Facebook revealed an internally developed operating system and a hardware design for a bare-metal, top-of-rack...
data center switch that it plans to submit to the Open Compute Project.
The Facebook switch is based on a modular hardware design, code-named Wedge, and a Linux-based switch operating system called FBOSS.
FBOSS is a Linux distribution with multiple modules for protocol handling and control logic, configuration management, statistics packages and environmental management. There is also an application programming interface (API) layer in JBOSS to allow it to communicate with firmware on a switch's networking chipset.
For the most part, the Wedge design is for a basic top-of-rack switch, with a merchant application-specific integrated chip (ASIC), 16 40 Gigabit Ethernet (GbE) ports, dual power supplies and fans in a 1 rack-unit enclosure. The design can be expanded to 32 ports. Wedge will be truly modular. Customers will have the option of swapping out components like an embedded server component or the ASIC for alternative silicon, for instance.
Where Wedge differs from other switches is the presence of an Open Compute "Group Hug" micro server board next to the ASIC. The server board runs FBOSS.

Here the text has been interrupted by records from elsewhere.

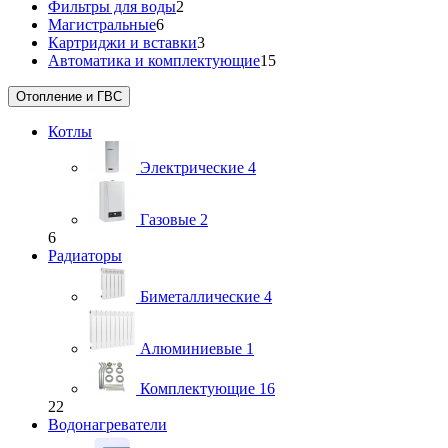
Фильтры для воды
2
Магистральные
6
Картриджи и вставки
3
Автоматика и комплектующие
15
Отопление и ГВС
Котлы
Электрические
4
Газовые
2
6
Радиаторы
Биметаллические
4
Алюминиевые
1
Комплектующие
16
22
Водонагреватели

"[The Group Hug chip] turns this switch into another server," said Jay Parikh, vice president of infrastructure engineering at Facebook. By running FBOSS on a micro server chip, Facebook can integrate the management and operation of the switch into its broader data center operation, he said.
"[FBOSS] was designed to allow us to leverage the software libraries and systems we currently use for managing our server fleet, including initial turn-up and decommissioning, upgrades and downgrades, and draining and undraining," Facebook said in a related blog post. "By controlling the programming of the switch hardware, we can implement our own forwarding software much faster. [W]e can also leverage existing Facebook tools for environmental monitoring that give us insight into the systems' performance, like cooling fan behavior, internal temperatures and voltage levels."
It's unclear why Wedge needs a micro server to run FBOSS. Cumulus Networks' own Linux-based network operating systems run on standard, bare-metal switch architecture. Despite the absence of a server processor, data center operators can run a Cumulus switch with the Linux management tools they use for servers. Other vendors have played with running server chips inside of switches, but for very different reasons. Pluribus Networks, for instance, sells a Freedom "Server-Switch," a switch with an on-board Intel Xeon server processor. Pluribus primarily uses the Xeon processor to embed applications and Layer 4-7 network services.
Facebook is testing FBOSS and Wedge internally, Parikh said, adding that the social media giant will formally contribute both to Open Compute at a yet-to-be-determined time.
While the modular software and hardware stacks are an impressive achievement, Facebook still has a lot of work to do, said Christian Renaud, senior analyst for 451 Research.
"The true test of [Wedge and FBOSS] will be how well it scales in production, and to the degree that scalability is dependent on internally-developed and tethered code within Facebook -- analogous to service provider OSS/BSS systems," he said.
In some respects, building the software and hardware stack of a switch is the easy part, Renaud said. The hard work begins when the switch is in production. That's when "you discover the flaws in your design, or traffic fundamentally changes in ways you didn't anticipate in your hardware design."
"I think this is great for innovation and changing the way we're doing things," said Andre Kindness, principal analyst with Forrester Research. "But network equipment like top-of-rack switches are meant to fit in a lot of different environments and carry a lot of different protocols."
To that end, Kindness said he believes Wedge and FBOSS are designed specifically for Facebook environments. Other data centers will not be able to take the technology and simply drop it into their own environments, he said. For instance, Facebook probably doesn't run security features like ARP protection because its network environment is "clean and vanilla," he said. "But other environments will need that and you don't know if you can turn all that stuff on and still have it run at line rate."
Facebook's switch concept comes as Open Compute sorts through a broad array of code contributions from Cumulus and Big Switch Networks and hardware specifications from Broadcom, Intel, Mellanox and Accton. It's unclear how all these contributions will coalesce, Kindness said.
Regardless of how Open Compute assesses various networking contributions, Facebook clearly wants to encourage the ecosystem of silicon and systems makers to innovate on top of Wedge and FBOSS.
"It's like Android," Kindness said. "They're putting that out there and seeing what people build on top of it."